Londoners’ Travel Attitudes
by Jamie Furlong
As more people took to walking and cycling during the Covid-19 pandemic, the unequal allocation of space in Britain’s towns and cities was exposed. From main roads to residential streets, private automobiles were seen to dominate spaces, with limited infrastructure and space for active travel such as walking and cycling. In England, the government created an Active Travel Fund to support local authorities to produce cycling and walking facilities. Schemes built have included protected cycle lanes, pavement extensions, and Low Traffic Neighbourhoods which remove motor traffic on residential street schemes. Many, however, have been controversial and some have been removed following vocal opposition. Low Traffic Neighbourhoods in particular have been the subject of sustained campaigns in the right-wing press, which has drawn on a popular ‘culture war’ framing to attack these schemes.

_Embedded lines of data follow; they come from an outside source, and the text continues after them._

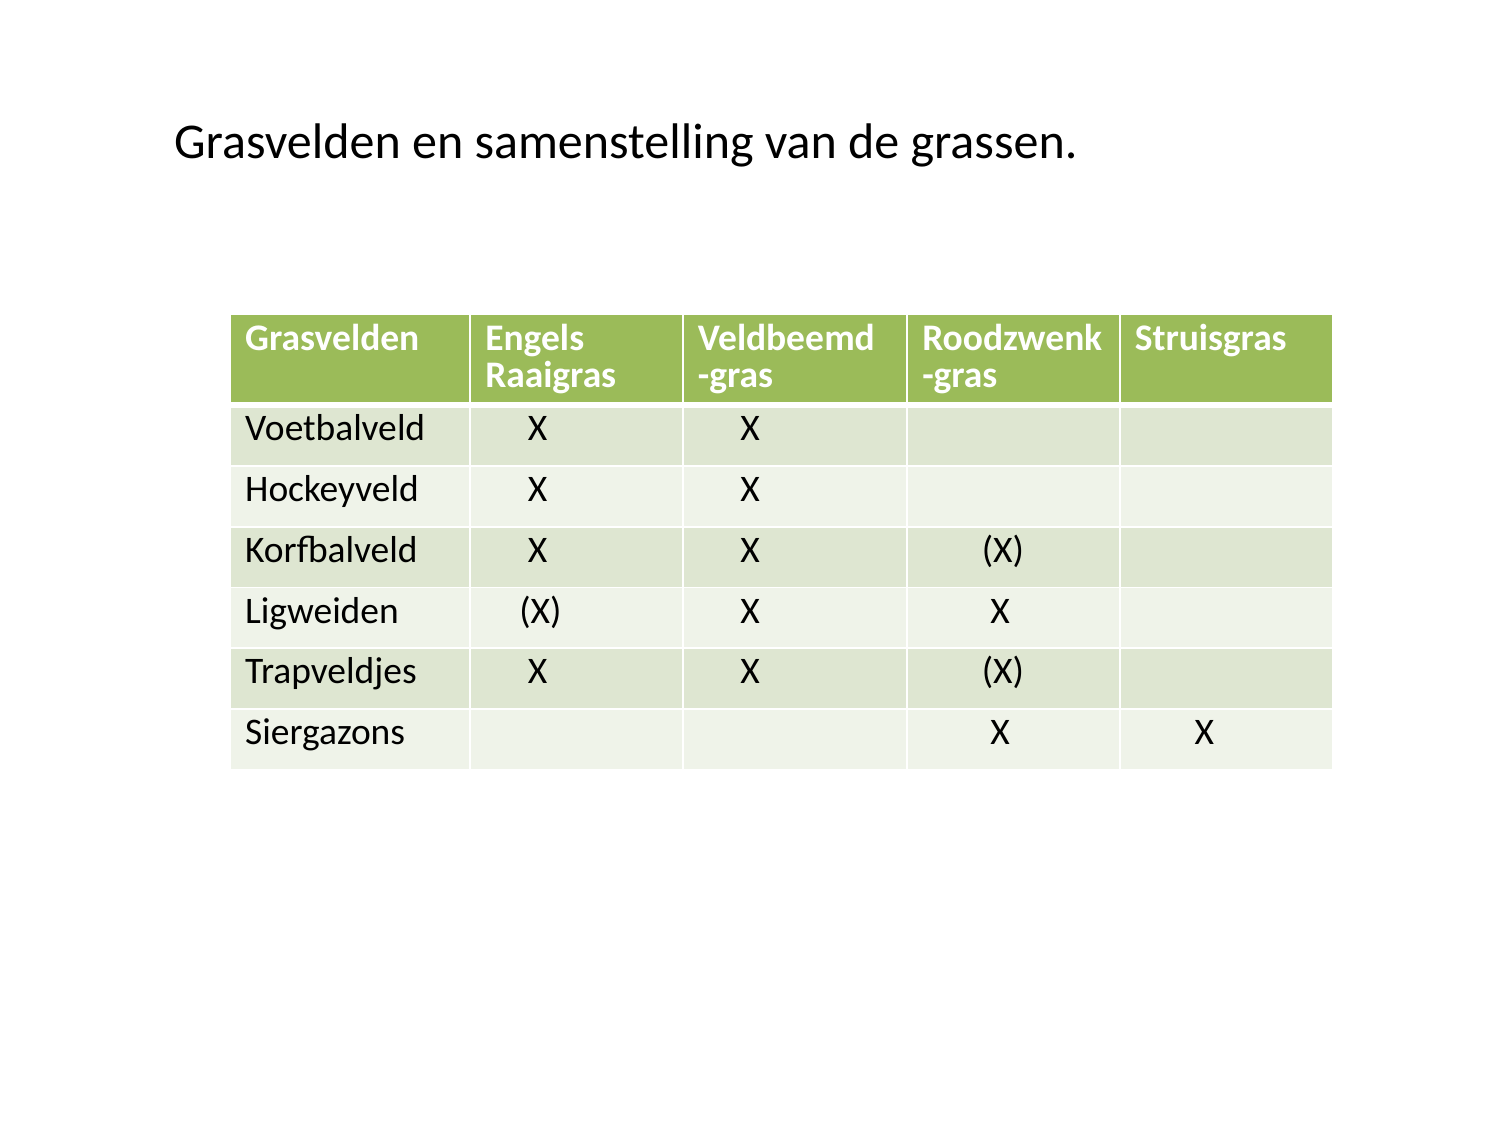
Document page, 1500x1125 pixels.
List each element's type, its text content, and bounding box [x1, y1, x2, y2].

table_header Engels Raaigras [471, 315, 682, 402]
table_cell [471, 710, 682, 769]
table_cell X [908, 710, 1119, 769]
table_cell X [1121, 710, 1332, 769]
table_cell Trapveldjes [231, 649, 469, 708]
table_cell [908, 408, 1119, 465]
table_cell [684, 710, 906, 769]
table_cell Voetbalveld [231, 408, 469, 465]
table_cell X [471, 649, 682, 708]
table_cell [1121, 408, 1332, 465]
table_cell X [471, 467, 682, 526]
table_cell Hockeyveld [231, 467, 469, 526]
table_cell [1121, 649, 1332, 708]
table_cell Korfbalveld [231, 528, 469, 587]
table_header Struisgras [1121, 315, 1332, 402]
table_header Veldbeemd -gras [684, 315, 906, 402]
table_cell [908, 467, 1119, 526]
table_cell X [684, 528, 906, 587]
table_cell Ligweiden [231, 588, 469, 647]
table_cell Siergazons [231, 710, 469, 769]
table_cell [1121, 528, 1332, 587]
table_cell (X) [471, 588, 682, 647]
table_cell X [471, 528, 682, 587]
table_cell X [684, 467, 906, 526]
table_cell X [684, 408, 906, 465]
table_cell X [684, 588, 906, 647]
text_box Grasvelden en samenstelling van de grassen. [159, 100, 1211, 176]
table_cell (X) [908, 649, 1119, 708]
table_cell [1121, 467, 1332, 526]
table_cell X [908, 588, 1119, 647]
table_header Grasvelden [231, 315, 469, 402]
table_header Roodzwenk -gras [908, 315, 1119, 402]
table_cell X [471, 408, 682, 465]
table_cell [1121, 588, 1332, 647]
table_cell (X) [908, 528, 1119, 587]
table_cell X [684, 649, 906, 708]
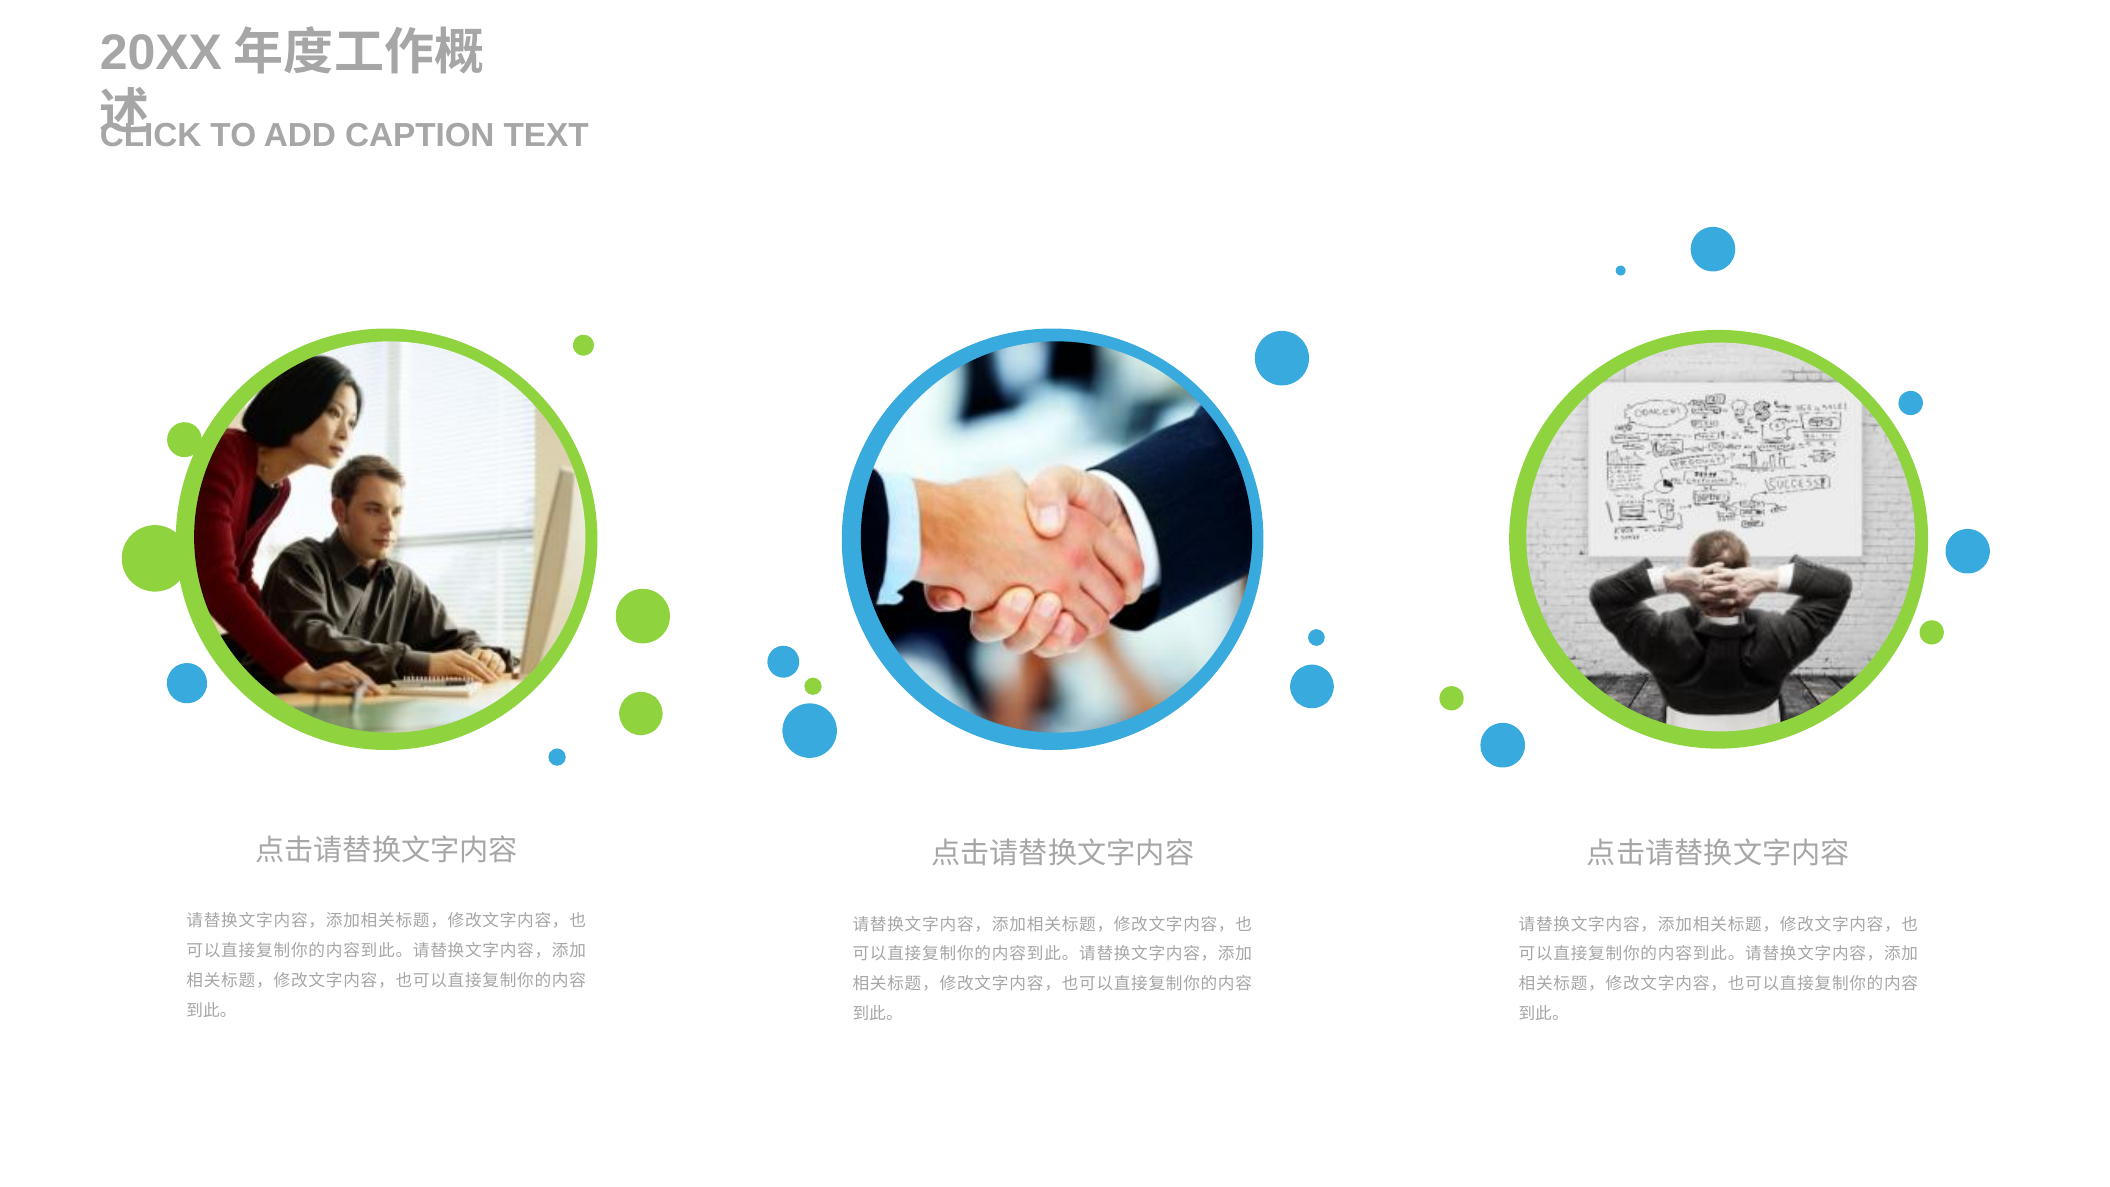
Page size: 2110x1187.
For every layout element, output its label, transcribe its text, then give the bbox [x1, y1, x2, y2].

text_box [1614, 264, 1627, 277]
text_box [781, 702, 838, 759]
text_box [1479, 721, 1526, 769]
text_box [766, 644, 801, 679]
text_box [1518, 834, 1919, 995]
text_box [1944, 527, 1991, 575]
text_box [1438, 685, 1465, 712]
text_box [618, 690, 664, 737]
text_box [120, 524, 175, 593]
text_box [166, 423, 175, 456]
text_box [165, 665, 175, 701]
text_box [1689, 225, 1737, 273]
text_box CLICK TO ADD CAPTION TEXT [99, 113, 629, 154]
text_box [1289, 663, 1335, 710]
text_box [175, 328, 598, 750]
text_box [852, 834, 1253, 995]
text_box [547, 750, 567, 767]
text_box [803, 676, 823, 696]
text_box 20XX年度工作概述 [99, 19, 534, 113]
text_box [1929, 619, 1945, 646]
text_box [1264, 329, 1311, 387]
text_box [1306, 628, 1326, 647]
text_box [186, 830, 587, 991]
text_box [841, 328, 1264, 750]
text_box [614, 587, 671, 645]
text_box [1509, 329, 1929, 749]
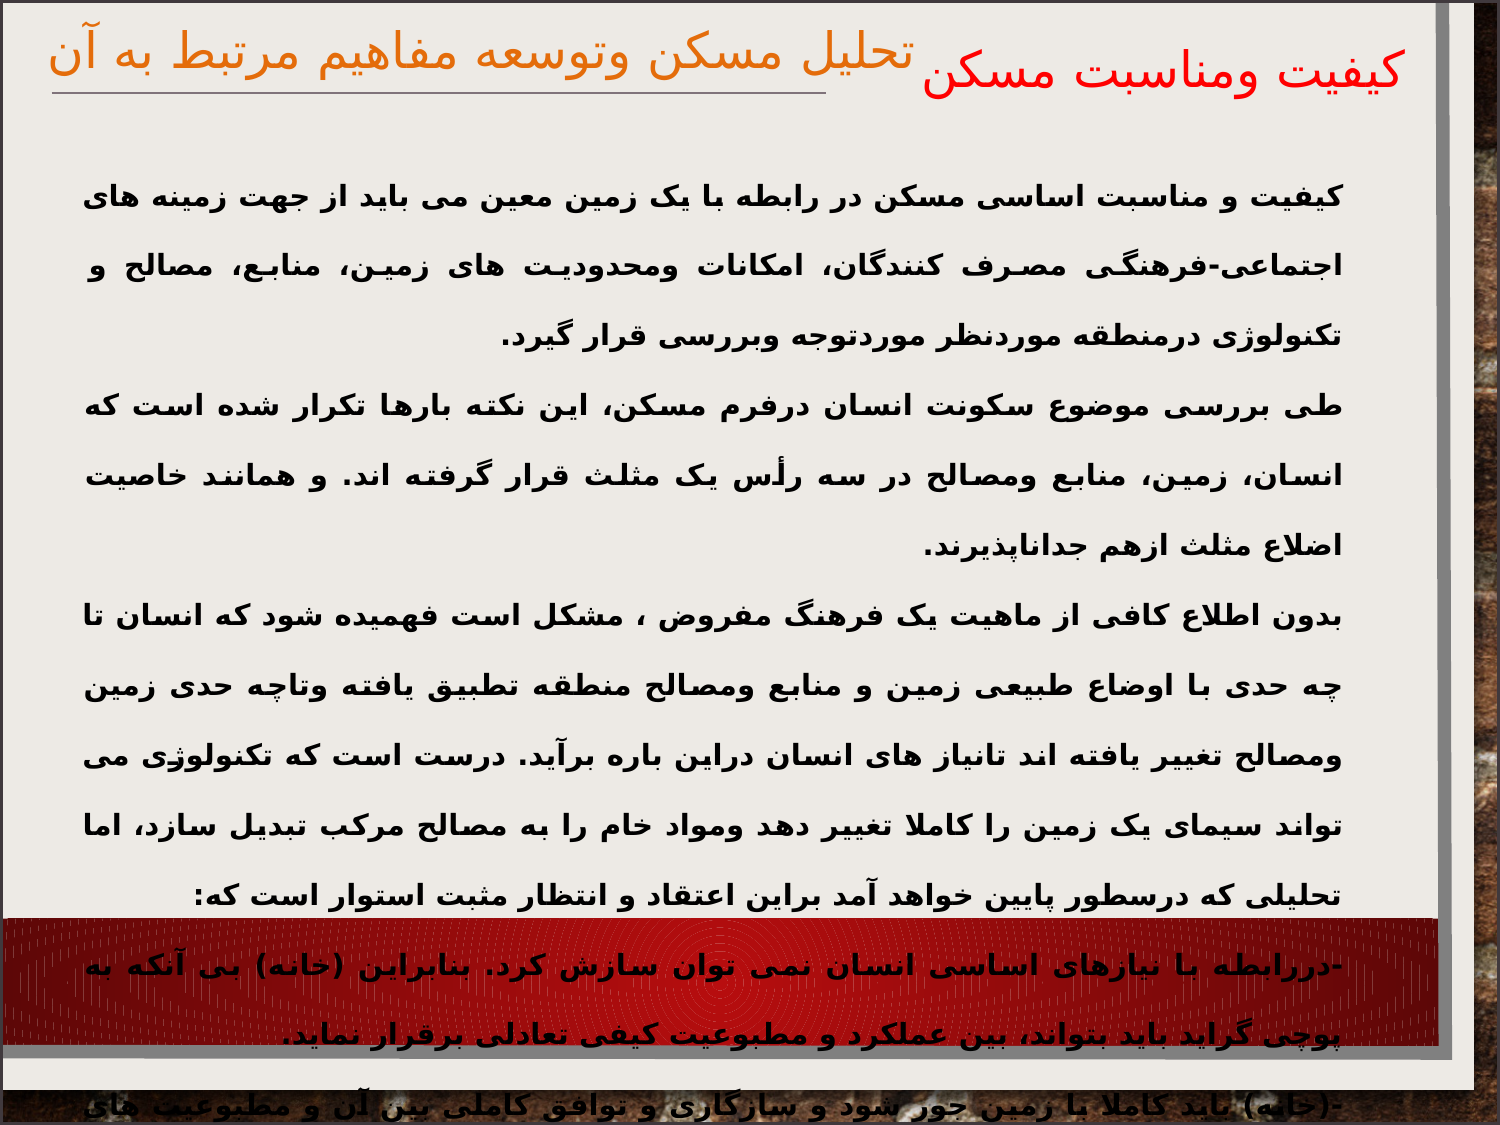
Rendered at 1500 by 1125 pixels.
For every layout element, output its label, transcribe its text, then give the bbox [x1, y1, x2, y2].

text_box کیفیت و مناسبت اساسی مسکن در رابطه با یک زمین معین می باید از جهت زمینه های اجتماعی-فرهنگی مصرف کنندگان، امکانات ومحدودیت های زمین، منابع، مصالح و تکنولوژی درمنطقه موردنظر موردتوجه وبررسی قرار گیرد. طی بررسی موضوع سکونت انسان درفرم مسکن، این نکته بارها تکرار شده است که انسان، زمین، منابع ومصالح در سه رأس یک مثلث قرار گرفته اند. و همانند خاصیت اضلاع مثلث ازهم جداناپذیرند. بدون اطلاع کافی از ماهیت یک فرهنگ مفروض ، مشکل است فهمیده شود که انسان تا چه حدی با اوضاع طبیعی زمین و منابع ومصالح منطقه تطبیق یافته وتاچه حدی زمین ومصالح تغییر یافته اند تانیاز های انسان دراین باره برآید. درست است که تکنولوژی می تواند سیمای یک زمین را کاملا تغییر دهد ومواد خام را به مصالح مرکب تبدیل سازد، اما تحلیلی که درسطور پایین خواهد آمد براین اعتقاد و انتظار مثبت استوار است که: -دررابطه با نیازهای اساسی انسان نمی توان سازش کرد. بنابراین (خانه) بی آنکه به پوچی گراید باید بتواند، بین عملکرد و مطبوعیت کیفی تعادلی برقرار نماید. -(خانه) باید کاملا با زمین جور شود و سازگاری و توافق کاملی بین آن و مطبوعیت های طبیعی زمین برقرار شود. [66, 134, 1358, 1125]
text_box [0, 0, 1500, 1125]
text_box کیفیت ومناسبت مسکن [906, 29, 1420, 105]
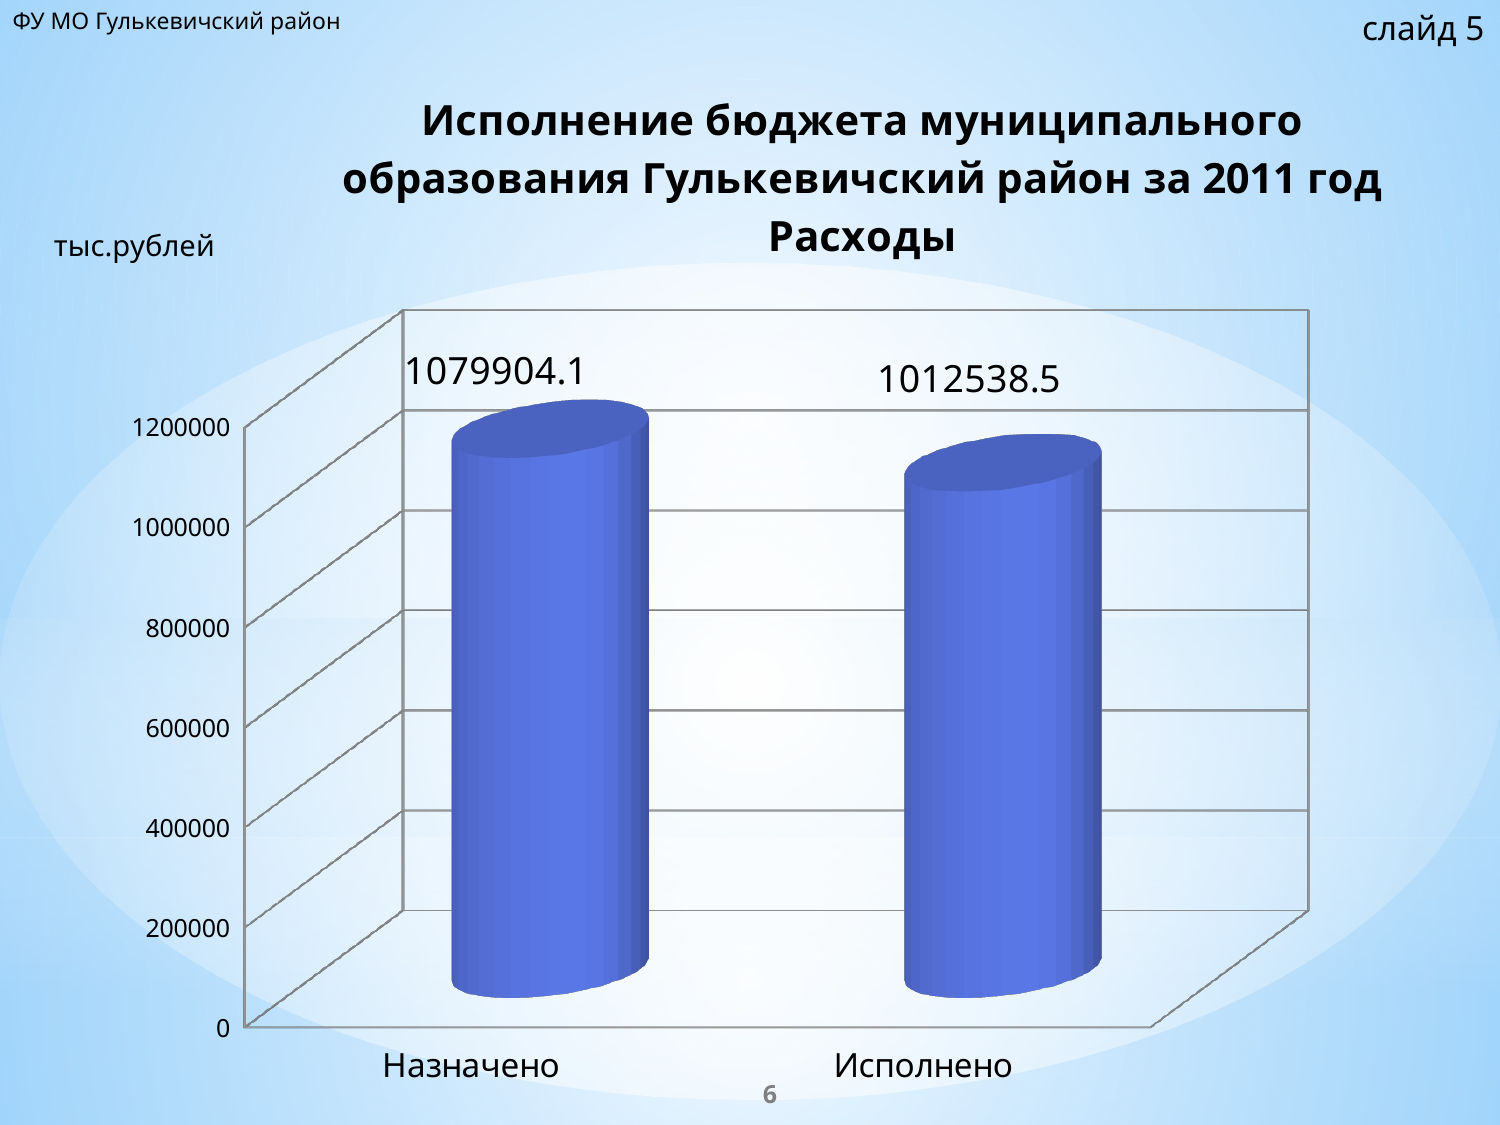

Amidst the controversy of active travel infrastructure, it can be easy to assume that a) most people are deeply impassioned by active travel infrastructure; b) there is substantial polarisation on this issue. It is therefore important that research conducted by the Active Travel Academy accurately captures the extent to which attitudes towards active travel and other transport funding vary across London’s diverse demography and geography. With this in mind, our research has applied statistical techniques (multi-level regression modelling) to TfL-funded survey data (June-July 2021, N=12,470) to ask the following questions: what demographic characteristics are associated with positive or negative attitudes to funding cycling, walking and driving infrastructure? How does this vary across inner and outer London? Are attitudes to active travel funding significantly different amongst respondents living in or near new active travel schemes, and how does this vary demographically?
We have presented the key findings of this research to TfL and will also be submitting findings to peer-reviewed academic journals. Some key results so far include finding that: a) attitudes towards institutional support for cycling and driving infrastructure are more polarised than attitudes towards walking/public transport; b) age is important in shaping transport attitudes, with older residents in London overall more negative towards active travel support than younger residents. This parallels generational gaps on other political and social issues.